Comment by pzo

Comment by pzo a day ago

5 replies

The did explain a little bit:

> We’ll be able to do things like run fast models on the edge, run model pipelines on instantly-booting Workers, stream model inputs and outputs with WebRTC, etc.

Benefit to 3rd party developers is reducing latency and improving robustness of AI pipeline. Instead of going back and forth with https request at each stage to do inference you could make all in one request, e.g. doing realtime, pipelined STT, text translation, some backend logic, TTS and back to user mobile device.

badmonster a day ago

Does edge inference really solve the latency issue for most use cases? How does cost compare at scale?

  • viraptor a day ago

    Depends on how much the latency matters to you and the customers. Most services realistically won't gain much at all. Even the latency of normal web requests is very rarely relevant. Only the business itself and answer that question though.

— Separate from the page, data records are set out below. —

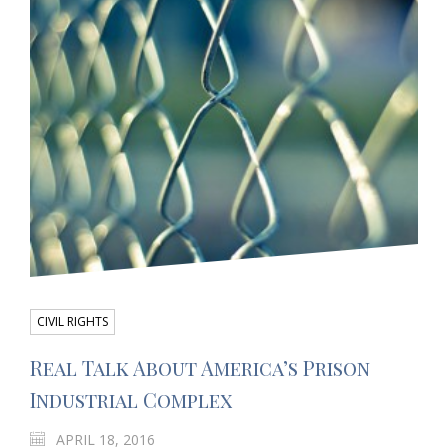
CIVIL RIGHTS
Real Talk About America’s Prison
Industrial Complex
APRIL 18, 2016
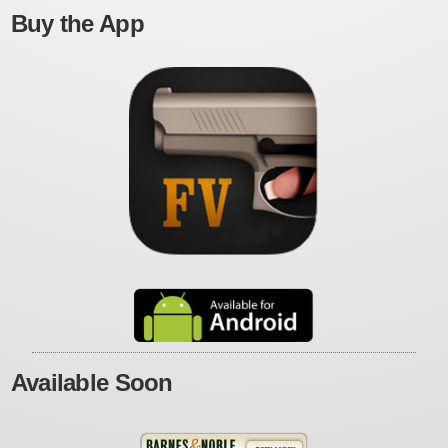
Buy the App
Available Soon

    • chrisweekly a day ago

      > "Even the latency of normal web requests is very rarely relevant."

      Hard disagree. Performance is typically the most important feature for any website. User abandonment / bounce rate follows a predictable, steep, nonlinear curve based on latency.

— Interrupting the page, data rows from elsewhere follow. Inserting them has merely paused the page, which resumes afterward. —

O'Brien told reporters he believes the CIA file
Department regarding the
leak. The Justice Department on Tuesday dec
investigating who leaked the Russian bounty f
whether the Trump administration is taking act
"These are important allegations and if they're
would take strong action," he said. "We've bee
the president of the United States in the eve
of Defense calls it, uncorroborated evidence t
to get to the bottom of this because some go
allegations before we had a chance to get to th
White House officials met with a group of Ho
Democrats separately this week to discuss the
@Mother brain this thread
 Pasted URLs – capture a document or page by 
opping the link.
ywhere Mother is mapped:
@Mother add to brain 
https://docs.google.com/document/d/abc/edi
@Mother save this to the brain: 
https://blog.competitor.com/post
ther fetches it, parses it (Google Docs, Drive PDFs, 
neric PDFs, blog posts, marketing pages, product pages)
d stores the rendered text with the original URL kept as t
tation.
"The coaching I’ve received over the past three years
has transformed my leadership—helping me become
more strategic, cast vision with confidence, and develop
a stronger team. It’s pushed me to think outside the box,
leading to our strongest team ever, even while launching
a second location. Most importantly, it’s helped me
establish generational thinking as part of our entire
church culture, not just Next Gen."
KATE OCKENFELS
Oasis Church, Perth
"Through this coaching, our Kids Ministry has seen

      • viraptor 21 hours ago

        I've changed the latency of actual services as well as core web vials many times and... no. Turns out the line is not that steep. For the range 200ms-1s, it's pretty much flat. Sure, you can start seeing issues for multi second requests, but that's terrible processing time. A change like eliminating intercontinental transfer latency - barely visible in results in ecommerce.

        There's this old meme of Amazon seeing a difference for every 100ms latency and I've never seen it actually reproduced in a controlled way. Even when CF tries to advertise lower latency https://www.cloudflare.com/en-au/learning/performance/more/w... their data is companies reducing it by whole seconds. "Walmart found that for every 1 second improvement in page load time, conversions increased by 2%" - that's not steep. When there's a claim about improvements per 100ms, it's still based on averaging multi-second data like in https://auditzy.com/blog/impact-of-fast-load-times-on-user-e...

        In short - if you have something extremely interactive, I'm sure it matters for experience. For a typical website loading in under 1s, edge will barely matter. If you have data proving otherwise, I'd genuinely love to see that. For websites loading in over 1s, it's likely much easier to improve the core experience than split thing out into edge.